2. And to his students, his colleagues, his friends. Don’s life-long friend & second mother Ella Torrey in Philadelphia, who also lost two of her natural children in their prime, wrote to me: “I loved Don as one of my children…and we grew into an adult friendship which I will always cherish…I miss him every day and am so proud of his extraordinary achievements.”
You may remember that my husband Scott Robertson, who wanted to be here but couldn’t make the trip from Hawaii—Scott & I were the friends Don was packing to go visit in Hawaii. When we moved there we bought a tiny condo on Waikiki instead of a big place inland so we could go to the beach every day. And we haven’t been able to bring ourselves to go to the beach the past 15 months, because that’s where we were going to take Don when he joined us. It has just made us sick to go to any of the places we’d planned on taking Don. I cannot tell you what it was like to live for those first few weeks in that place that Don was supposed to be—without him.
But such losses are typical, if you will. And the losses here in this case are not just those of the typical murder. There are also:
3. The sense of terror such a crime brings to the Gay & Lesbian & Bi- & Transgender communities, & to African-Americans and other people of color.
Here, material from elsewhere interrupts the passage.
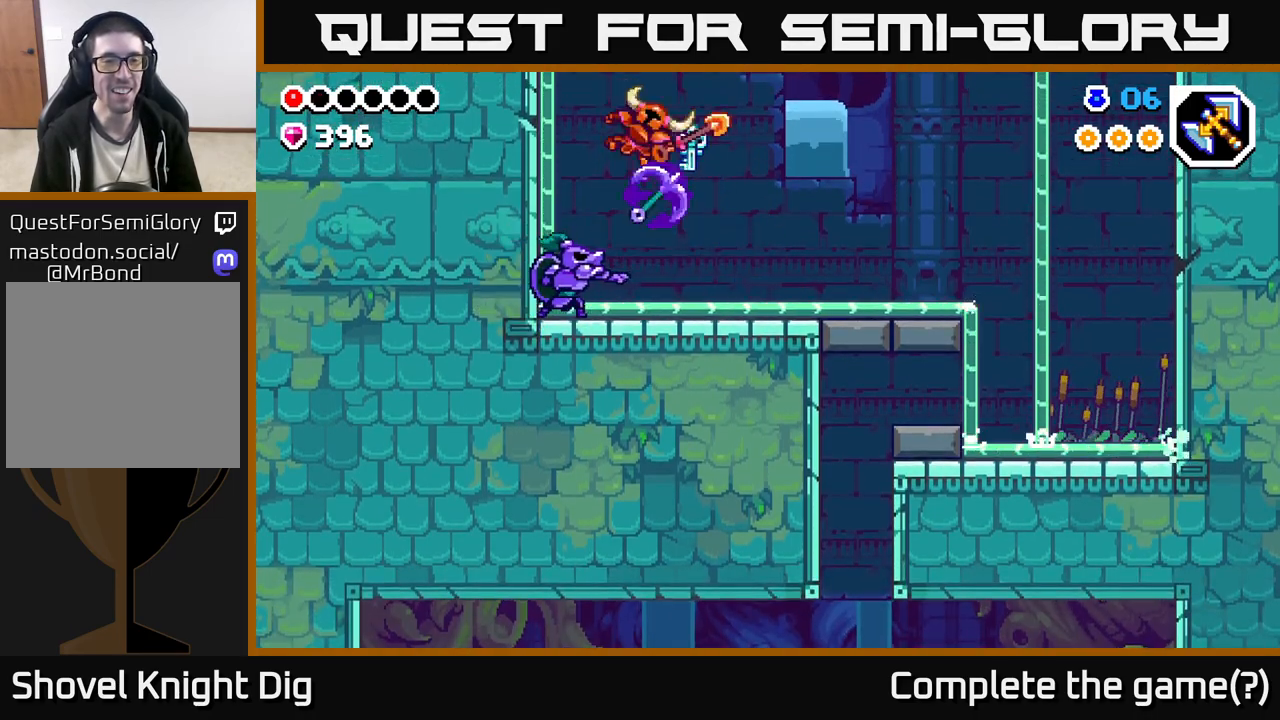
{"buttons": [], "left_stick": "left", "right_stick": "center", "events": [[317, "A", "up"], [417, "left_stick", "center"], [500, "left_stick", "left"]]}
Please remember to think about the various impacts such a murder has on communities—Can we ever feel safe again? Do we start to think it’s OK to kill gay men–or at least, those who provoke us?, etc.
There are stunningly similar cases, such as that of Prof. Linden Barrett, the African-American history professor at the University of California at Davis, also killed by a younger white working-class man within a sexualized context.
Loss 4. And whether you realize it or not, you—all of us—personally are deprived by not having Don in the world–the ripple effect of having such a good person in the world means they suffer from the loss of his presence—these are losses not only to beloved friends, students, colleagues, but also the whole wider community of Bloomington, where Don affected many people
Loss 5. In cases like Don’s and Prof. Barrett’s, we—the whole United States—whether we ever read Don’s books or not, we also lose an important cultural asset—a force for understanding and knowledge and wisdom in the world—by someone who contributes to all of us things that most people cannot contribute. This murder is a terrible loss to his readers—and his wider public—those in Ireland and the Ivory Coast, in Italy and Brazil—who heard him speak or would have in the future.
6. Finally, murder is always dreadful. But in this case, the loss is especially terrible & deep, because in addition we suffer from the loss of the work Don will never complete. This is a terrible deprivation—again to the whole world, and whether they would read him or not.
He was growing so much recently–as a person and as an author. He read me over the phone one night a long passage from an essay he had been struggling with for months. I’d like to go on record as saying that that passage was as good as anything I’ve ever read—as good as the very best that has ever been written in English—or any other language I’ve read. As he read it, my knees got wobbly. It was jaw-droppingly good—the kind of thing that makes you thing, “You can DO that in language?” Other people have written as well as that—as beautifully, as powerfully. But no one will write better.
One of our worst losses is of all the work he did not live to write.